Büyüye, sihire, cin çarpmasına inançları olduğu gibi,  ateşi olan bir hastanın yüksek ateş nedeniyle sayıkladığı zaman kim bilir ne tarafa su dökmüştür diye hemen hocayı davet ederler(2).”

Yazar verilebilecek başka kötü örnekler de olduğunu ancak halkın günden güne giderek artan bir oranda bu tür bilim dışı yöntemlerden uzaklaştığını bunu da hükümetin tutumu, eğitim çalışmaları, tıbbi gelişmeler ve iyi yetişmiş hekimlerin etkileri ile açıklamaktadır.  

Sonuç olarak; Cumhuriyet’in ilk yıllarında Kırklareli ile ilçe ve köylerinde halkın sağlık problemleri nedeniyle tekkelere, hocalara, üfürükçülere, sahte hekimlere ve akıl dışı uygulamalara yoğun olarak başvurduğu, ancak hükümet politikaları ve iyi yetişmiş hekimlerin çalışmaları sayesinde olumlu gelişmelerin de başladığı söylenebilir.

Kaynaklar

  1. Gümüşçü O. Milli Mücadele Dönemi Türkiye Coğrafyası İçin Bilinmeyen Bir Kaynak, Atatürk Araştırma Merkezi Dergisi, Sayı:45, Cilt:XV,Kasım 1999,s:939-969
  2. Ahmet Hamdi: Türkiye’nin Sıhhi ve İçtimai Coğrafyası: Kırklareli Vilayeti. İstanbul Kağıtçılık ve Matbaacılık Anonim Şirketi 1341 (1925).
  3. Türkan Doğruöz: Kırklareli Tarihine Işık Tutacak Bir Eser: Türkiye’nin Sıhhi-i İçtimai Coğrafyası Kırklareli Vilayeti. History Studies Volume 3 / 1, 275-84, 2011.
  4. Barlas U: Gaziantep’in Sıhhi ve İçtimai Coğrafyası. Hilmi Barlas Eğitim Vakfı Yayınları, 2010.
  5. Erdem F: Türk Hekimleri Bibliyografyası, İstanbul, s:248; 1948.

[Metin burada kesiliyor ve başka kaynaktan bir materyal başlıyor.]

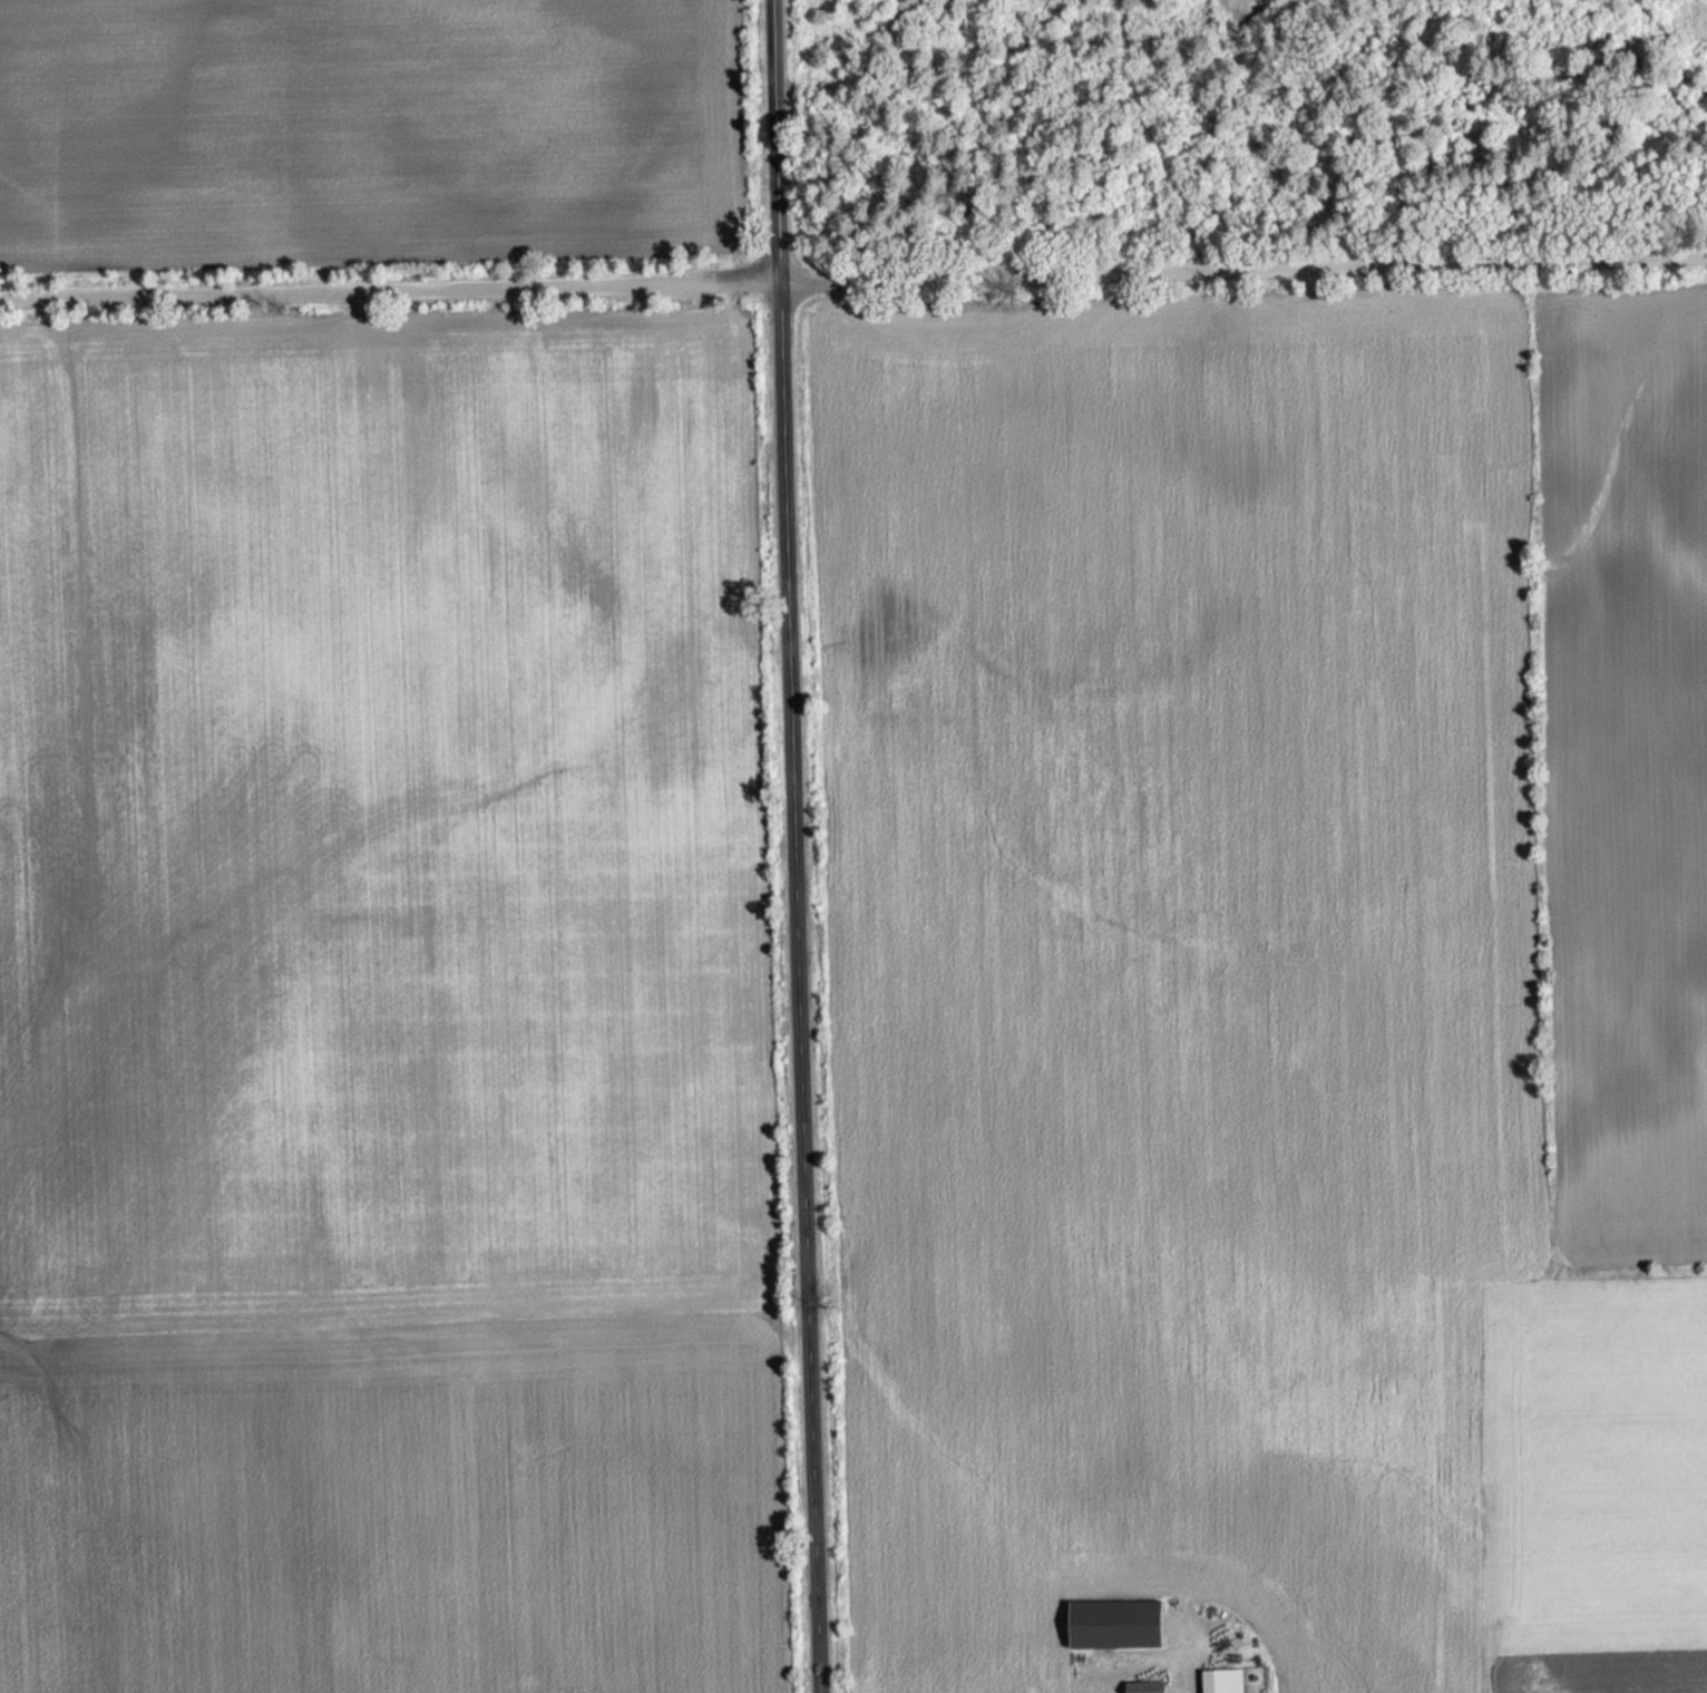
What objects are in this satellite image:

Türkiye’nin Sıhhi ve İçtimai Coğrafyası: Kırkkilise “Kırklareli” Vilayeti adlı eserin kapak sayfası
Türkiye’nin Sıhhi ve İçtimai Coğrafyası: Kırkkilise “Kırklareli” Vilayeti adlı eserin kapak sayfası

Türkiye’nin Sıhhi ve İçtimai Coğrafyası: “Kırkkilise” Kırklareli Vilayeti adlı eserin üçüncü bölümü.
Türkiye’nin Sıhhi ve İçtimai Coğrafyası: “Kırkkilise” Kırklareli Vilayeti adlı eserin üçüncü bölümü.